Data set 3- Cheese data

Load data

library(dplyr)
## Warning: package 'dplyr' was built under R version 4.4.2
## 
## Attaching package: 'dplyr'
## The following objects are masked from 'package:stats':
## 
##     filter, lag
## The following objects are masked from 'package:base':
## 
##     intersect, setdiff, setequal, union
library(stringr)
library(tidyr)
library(ggplot2)
## Warning: package 'ggplot2' was built under R version 4.4.2
library(forcats)

url <- "https://raw.githubusercontent.com/j-song-npc/607-Project-2-/refs/heads/main/cheeses.csv"
cheeses_df <- read.csv(url) 
View(cheeses_df)

Separate columns

cheeses <- cheeses_df %>%
  separate(country, into = c("country1", "country2", "country3", "country4", "country5", "country6", "country7", "country8"), sep = ",", fill = "right")


max_milk <- cheeses %>%
  mutate(milk = str_count(milk, ",") + 1) %>%
  summarize(max(milk)) %>%
  pull()

cheeses <- cheeses %>%
  separate(milk, into=c("milk1", "milk2", "milk3", "milk4"), sep = ",", fill = "right")

max_texture <-cheeses_df %>%
  mutate(texture = str_count(texture, ",") +1 ) %>%
  summarize(max(texture)) %>%
  pull()

cheeses <- cheeses %>%
  separate(texture, into=paste0("texture",1:max_texture), sep = ",", fill= "right")


max_type <- cheeses_df %>%
  mutate(type = replace_na(type, "")) %>%
  mutate(type = str_count(type, ",") +1) %>%
  summarize(max(type)) %>%
  pull()

cheeses <- cheeses %>%
  separate(type, into=paste0("type",1:max_type), sep= ",", fill="right")


max_flavor <- cheeses_df %>%
  mutate(flavor = replace_na(flavor, "")) %>%
  mutate(flavor = str_count(flavor, ",") +1) %>%
  summarize(max(flavor)) %>%
  pull()

cheeses <- cheeses %>%
  separate(flavor, into=paste0("flavor",1:max_flavor), sep= ",", fill="right")


max_aroma <- cheeses_df %>%
  mutate(aroma = replace_na(aroma, "")) %>%
  mutate(num_aroma = str_count(aroma, ",") +1) %>%
  summarize(max(num_aroma)) %>%
  pull()

cheeses <- cheeses %>%
  separate(aroma, into=paste0("aroma",1:max_aroma), sep= ",", fill="right")


max_alt <-cheeses_df %>%
  mutate(alt_spellings = replace_na(alt_spellings, "")) %>%
  mutate(alt_spellings = str_count(alt_spellings, ",") +1 ) %>%
  summarize(max(alt_spellings)) %>%
  pull()

cheeses <- cheeses %>%
  separate(alt_spellings, into=paste0("alt_spellings",1:max_alt), sep = ",", fill= "right")

Clean table

cheeses <- cheeses %>%
  mutate(across(where(is.character), ~ str_replace_all(., ",", ""))) %>%  
  mutate(across(where(is.character), ~ str_trim(.))) %>% 
  mutate(across(where(is.character), ~ na_if(., ""))) 

Analysis

For my analysis, I wanted to see the flavor profiles by country.
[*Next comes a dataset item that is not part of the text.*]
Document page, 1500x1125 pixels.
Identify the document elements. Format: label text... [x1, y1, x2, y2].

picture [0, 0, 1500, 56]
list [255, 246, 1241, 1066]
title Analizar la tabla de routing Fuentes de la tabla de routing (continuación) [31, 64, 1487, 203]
Since there are too many countries, I will evaluate the top countries that have the greatest variety of flavors.

cheeses_long <- cheeses %>%
  pivot_longer(cols = starts_with("flavor"),
               names_to = "flavor_type",
               values_to = "flavor", 
               values_drop_na = TRUE) %>%
  pivot_longer(cols= starts_with("Country"),
               names_to= "Country_num",
               values_to = "Country",
               values_drop_na = TRUE) %>%

  mutate(country_combined = case_when(
    Country %in% c("United Kingdom", "Great Britain", "Wales", "Scotland", "England") ~ "United Kingdom", 
    Country %in% c("Netherlands", "Holland") ~ "Netherlands",
    TRUE ~ Country))

Plot

cheese_flavor <- cheeses_long %>%
  group_by(country_combined) %>%
  summarize(flavor_count = n_distinct(flavor), .groups = "drop") %>%
  arrange(desc(flavor_count)) %>%  
  top_n(10, flavor_count)

ggplot(cheese_flavor, aes(x = reorder(country_combined, flavor_count), y = flavor_count, fill = country_combined)) +
  geom_bar(stat = "identity") +
  theme_minimal() +
  labs(title = "Top 10 Countries with the Most Unique Cheese Flavors",
       x = "Country",
       y = "Number of Unique Flavors") +
  coord_flip()

Conclusion

From the data, we can see that the cheese from the UK has the most amount of unique flavors.